Söz konusu füzede ‘Gelişmiş Radar Arayıcı Başlığı’ mevcut. Bilhassa adaların çok olduğu bölgelerde radar arayıcı başlık maalesef bazen amacı şaşırabiliyor. Münasebetiyle ‘Görüntüleyici Kızılötesi-IIR Arayıcı Başlıklı’ versiyonu da geliştirildi. Test faaliyetleri devam ediyor. Böylelikle sizin füzeye yüklediğiniz amacın karıştırılma ihtimali ortadan kalkıyor.

ATMACA’nın denizaltıdan atılacak versiyonunun yanı sıra havadan atılacak versiyonu için de çalışmalar devam ediyor. BARBAROS Kıyı Savunma Sistemi’nden birinci ATMACA atışı gerçekleştirildi. Kıyı konuşlu olarak Türk kıyılarını bu sistem koruyacak.
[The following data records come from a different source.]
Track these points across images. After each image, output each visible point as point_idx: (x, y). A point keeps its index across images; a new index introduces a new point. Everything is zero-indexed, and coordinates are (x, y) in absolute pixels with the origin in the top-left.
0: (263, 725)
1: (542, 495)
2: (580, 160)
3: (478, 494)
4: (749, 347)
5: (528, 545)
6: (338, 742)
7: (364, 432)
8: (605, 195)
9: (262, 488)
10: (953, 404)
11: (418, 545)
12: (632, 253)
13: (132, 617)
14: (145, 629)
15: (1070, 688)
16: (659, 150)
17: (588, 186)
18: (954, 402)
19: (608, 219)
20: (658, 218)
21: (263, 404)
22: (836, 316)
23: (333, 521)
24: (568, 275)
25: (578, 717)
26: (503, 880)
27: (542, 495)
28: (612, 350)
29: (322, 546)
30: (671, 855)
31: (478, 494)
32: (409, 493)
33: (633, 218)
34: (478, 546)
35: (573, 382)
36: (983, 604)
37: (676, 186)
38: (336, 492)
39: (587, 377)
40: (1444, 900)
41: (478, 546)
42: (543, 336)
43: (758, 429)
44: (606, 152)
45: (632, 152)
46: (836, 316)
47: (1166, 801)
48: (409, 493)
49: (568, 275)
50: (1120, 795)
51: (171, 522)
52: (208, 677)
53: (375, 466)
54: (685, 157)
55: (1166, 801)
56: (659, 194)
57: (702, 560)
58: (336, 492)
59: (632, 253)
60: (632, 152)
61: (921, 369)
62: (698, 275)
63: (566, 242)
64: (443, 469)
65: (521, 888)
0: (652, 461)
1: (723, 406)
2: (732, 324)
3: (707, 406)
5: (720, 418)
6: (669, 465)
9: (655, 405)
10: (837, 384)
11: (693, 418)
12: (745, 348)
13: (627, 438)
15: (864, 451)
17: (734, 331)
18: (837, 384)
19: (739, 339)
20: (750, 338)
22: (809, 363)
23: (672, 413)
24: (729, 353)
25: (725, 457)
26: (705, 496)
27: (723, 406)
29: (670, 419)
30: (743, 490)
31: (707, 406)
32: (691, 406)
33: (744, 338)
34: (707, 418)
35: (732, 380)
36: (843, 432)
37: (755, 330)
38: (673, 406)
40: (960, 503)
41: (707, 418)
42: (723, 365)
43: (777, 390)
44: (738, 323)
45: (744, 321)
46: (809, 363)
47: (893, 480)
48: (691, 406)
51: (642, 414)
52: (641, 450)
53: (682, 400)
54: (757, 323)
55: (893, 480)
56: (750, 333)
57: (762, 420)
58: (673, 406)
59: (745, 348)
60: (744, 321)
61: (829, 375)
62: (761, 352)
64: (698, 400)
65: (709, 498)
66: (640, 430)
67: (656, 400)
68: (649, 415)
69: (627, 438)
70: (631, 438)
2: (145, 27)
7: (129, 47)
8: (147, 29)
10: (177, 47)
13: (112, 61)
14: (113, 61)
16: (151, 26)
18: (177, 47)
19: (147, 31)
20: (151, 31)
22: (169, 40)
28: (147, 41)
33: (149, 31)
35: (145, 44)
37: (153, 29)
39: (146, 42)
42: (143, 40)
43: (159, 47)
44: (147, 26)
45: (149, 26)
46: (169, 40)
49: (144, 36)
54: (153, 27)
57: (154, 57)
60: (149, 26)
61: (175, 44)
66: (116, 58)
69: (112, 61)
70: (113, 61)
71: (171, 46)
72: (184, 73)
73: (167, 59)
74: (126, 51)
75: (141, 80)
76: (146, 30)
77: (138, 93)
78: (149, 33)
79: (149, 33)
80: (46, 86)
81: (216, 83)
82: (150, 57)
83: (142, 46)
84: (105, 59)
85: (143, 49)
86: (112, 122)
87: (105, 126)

Öte yandan ‘Kara ATMACA’ isminde yeni bir füze geliyor. ATMACA üzerinden geliştirilen bu füze Kara Kuvvetleri Komutanlığı’nın seyir füzesi gereksinimine tahlil olacak ve menzili de biraz daha uzun olacak. Buradan da anlaşılacağı üzere ATMACA tek bir füzeden çok çok gelişmiş özelliklere ve farklı versiyonlara sahip bir ‘füze ailesi’ olma yolunda emin adımlarla ilerliyor.

Tabii böylesine gelişmiş imkan ve kabiliyetlere sahip bir savunma sanayii eserinin ihracat potansiyeli de çok yüksek oluyor. Tahminen de ATMACA birinci ihracat muvaffakiyetini yakalamıştır ve gelecek periyotta kamuoyuyla paylaşılacaktır. Önümüzdeki süreçte ATMACA füze ailesinin ismini daha sık duyacağımıza inanıyorum.”